_Work instruction_:
Scan the entries below for the word "ankle" and copy every line where it turns up.

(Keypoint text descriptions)
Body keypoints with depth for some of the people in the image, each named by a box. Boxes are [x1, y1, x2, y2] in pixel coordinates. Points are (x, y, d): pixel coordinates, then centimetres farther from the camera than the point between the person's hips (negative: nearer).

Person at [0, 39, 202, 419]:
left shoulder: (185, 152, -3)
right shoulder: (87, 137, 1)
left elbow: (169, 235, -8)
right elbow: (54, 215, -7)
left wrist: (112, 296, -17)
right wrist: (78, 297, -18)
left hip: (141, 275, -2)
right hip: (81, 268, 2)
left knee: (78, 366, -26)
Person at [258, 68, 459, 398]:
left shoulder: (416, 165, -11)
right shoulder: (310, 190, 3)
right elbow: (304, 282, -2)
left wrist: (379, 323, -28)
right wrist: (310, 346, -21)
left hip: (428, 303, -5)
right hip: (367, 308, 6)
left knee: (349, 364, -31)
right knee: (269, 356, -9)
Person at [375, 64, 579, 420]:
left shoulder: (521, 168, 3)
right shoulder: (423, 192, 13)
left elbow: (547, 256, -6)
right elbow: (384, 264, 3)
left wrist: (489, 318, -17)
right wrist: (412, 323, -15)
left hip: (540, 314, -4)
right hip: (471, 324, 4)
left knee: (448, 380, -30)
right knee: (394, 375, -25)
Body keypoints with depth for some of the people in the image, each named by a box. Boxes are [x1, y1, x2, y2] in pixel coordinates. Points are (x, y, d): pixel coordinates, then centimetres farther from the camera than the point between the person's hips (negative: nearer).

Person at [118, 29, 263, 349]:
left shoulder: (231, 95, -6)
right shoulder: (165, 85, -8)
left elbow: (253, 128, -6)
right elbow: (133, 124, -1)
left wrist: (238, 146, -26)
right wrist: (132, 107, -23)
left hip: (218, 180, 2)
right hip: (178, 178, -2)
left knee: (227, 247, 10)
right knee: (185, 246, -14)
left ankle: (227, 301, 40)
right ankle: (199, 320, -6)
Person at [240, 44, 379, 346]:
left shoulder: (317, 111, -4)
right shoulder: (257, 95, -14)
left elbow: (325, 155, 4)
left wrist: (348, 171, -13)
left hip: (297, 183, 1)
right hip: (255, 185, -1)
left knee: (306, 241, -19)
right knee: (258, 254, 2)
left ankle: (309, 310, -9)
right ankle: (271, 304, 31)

--

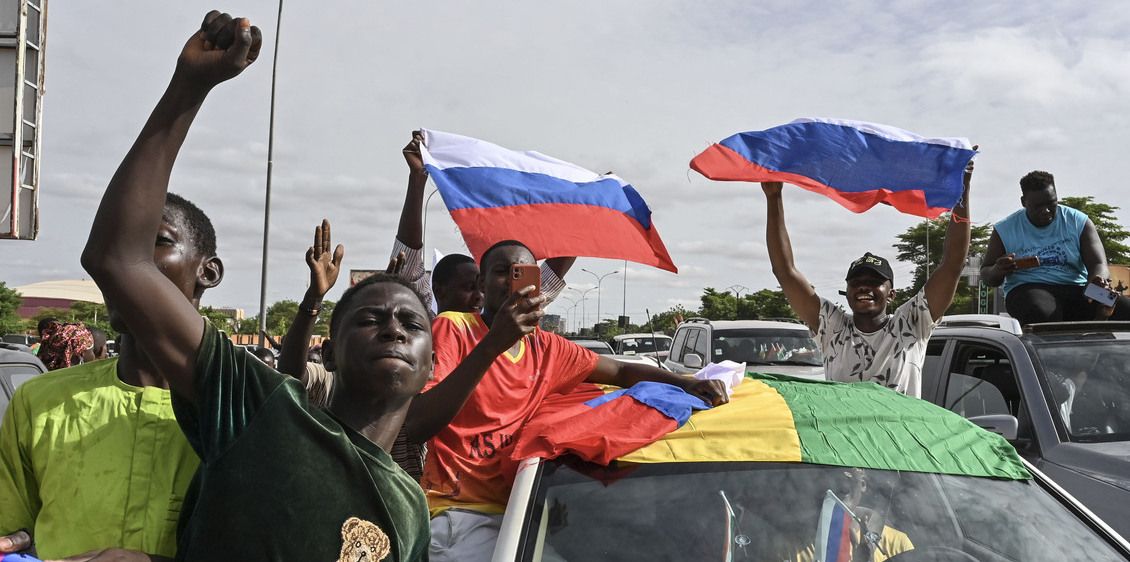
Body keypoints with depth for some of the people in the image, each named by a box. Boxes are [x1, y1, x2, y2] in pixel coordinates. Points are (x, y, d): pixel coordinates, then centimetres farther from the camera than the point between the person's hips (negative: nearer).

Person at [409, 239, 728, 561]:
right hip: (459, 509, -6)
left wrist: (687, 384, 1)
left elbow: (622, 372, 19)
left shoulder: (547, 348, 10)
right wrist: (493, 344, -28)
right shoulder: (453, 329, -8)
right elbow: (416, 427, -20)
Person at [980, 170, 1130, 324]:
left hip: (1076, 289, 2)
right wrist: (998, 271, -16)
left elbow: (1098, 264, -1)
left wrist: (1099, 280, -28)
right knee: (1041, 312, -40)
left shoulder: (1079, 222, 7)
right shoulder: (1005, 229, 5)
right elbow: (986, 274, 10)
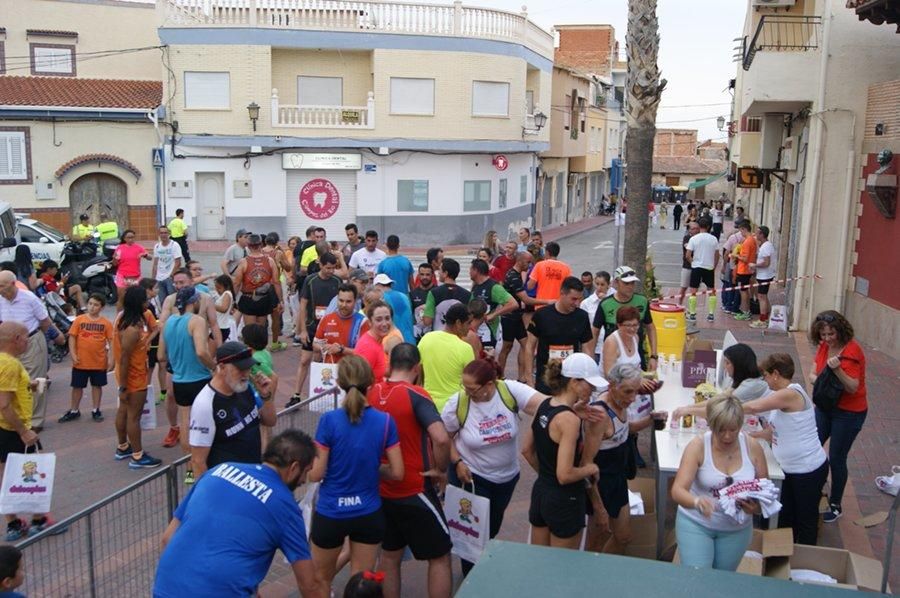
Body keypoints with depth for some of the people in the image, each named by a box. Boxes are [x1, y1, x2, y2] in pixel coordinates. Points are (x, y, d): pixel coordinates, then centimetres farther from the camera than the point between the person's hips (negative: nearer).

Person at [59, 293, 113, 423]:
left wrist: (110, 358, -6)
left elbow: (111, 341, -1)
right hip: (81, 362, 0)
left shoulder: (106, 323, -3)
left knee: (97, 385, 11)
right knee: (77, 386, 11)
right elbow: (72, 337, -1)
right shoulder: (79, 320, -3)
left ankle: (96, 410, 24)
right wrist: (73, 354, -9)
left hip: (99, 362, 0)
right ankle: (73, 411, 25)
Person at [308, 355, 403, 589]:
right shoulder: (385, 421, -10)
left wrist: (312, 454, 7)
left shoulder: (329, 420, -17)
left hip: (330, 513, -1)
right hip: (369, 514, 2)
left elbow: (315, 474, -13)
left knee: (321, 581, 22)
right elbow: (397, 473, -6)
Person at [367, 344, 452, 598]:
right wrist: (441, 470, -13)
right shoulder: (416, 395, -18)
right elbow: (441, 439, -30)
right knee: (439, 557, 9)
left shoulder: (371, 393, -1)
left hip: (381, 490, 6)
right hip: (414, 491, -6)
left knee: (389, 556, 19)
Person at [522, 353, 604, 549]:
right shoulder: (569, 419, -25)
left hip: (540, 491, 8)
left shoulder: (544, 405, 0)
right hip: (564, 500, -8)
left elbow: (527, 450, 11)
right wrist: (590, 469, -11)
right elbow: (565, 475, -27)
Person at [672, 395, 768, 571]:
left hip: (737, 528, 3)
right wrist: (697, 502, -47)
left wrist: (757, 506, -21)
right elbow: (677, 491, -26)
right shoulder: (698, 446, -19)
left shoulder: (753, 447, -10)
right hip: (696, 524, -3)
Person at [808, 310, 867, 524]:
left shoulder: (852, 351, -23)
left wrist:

==

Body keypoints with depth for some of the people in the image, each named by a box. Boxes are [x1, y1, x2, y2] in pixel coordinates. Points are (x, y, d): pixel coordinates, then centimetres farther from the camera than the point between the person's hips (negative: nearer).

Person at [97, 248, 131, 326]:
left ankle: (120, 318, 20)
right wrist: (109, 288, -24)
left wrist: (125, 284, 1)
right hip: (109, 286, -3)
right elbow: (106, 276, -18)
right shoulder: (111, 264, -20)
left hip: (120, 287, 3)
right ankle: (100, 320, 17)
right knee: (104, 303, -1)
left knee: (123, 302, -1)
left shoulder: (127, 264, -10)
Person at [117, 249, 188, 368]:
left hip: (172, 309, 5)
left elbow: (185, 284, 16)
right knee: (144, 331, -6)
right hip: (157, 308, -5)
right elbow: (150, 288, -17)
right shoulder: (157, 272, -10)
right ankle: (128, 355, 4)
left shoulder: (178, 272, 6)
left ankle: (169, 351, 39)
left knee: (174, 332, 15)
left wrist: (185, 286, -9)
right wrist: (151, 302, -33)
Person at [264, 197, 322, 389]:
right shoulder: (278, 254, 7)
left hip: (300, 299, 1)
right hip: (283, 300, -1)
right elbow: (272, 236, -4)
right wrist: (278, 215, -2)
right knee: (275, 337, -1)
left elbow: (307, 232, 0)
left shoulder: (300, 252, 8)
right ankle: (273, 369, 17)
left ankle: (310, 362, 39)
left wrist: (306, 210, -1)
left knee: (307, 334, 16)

_Response to this exercise_:
left ankle: (227, 301, 40)
right ankle: (199, 320, -6)
left ankle: (309, 310, -9)
right ankle: (271, 304, 31)
left ankle: (96, 410, 24)
right ankle: (73, 411, 25)
left ankle: (120, 318, 20)
right ankle: (100, 320, 17)
right ankle: (128, 355, 4)
left ankle: (169, 351, 39)
right ankle: (273, 369, 17)
left ankle: (310, 362, 39)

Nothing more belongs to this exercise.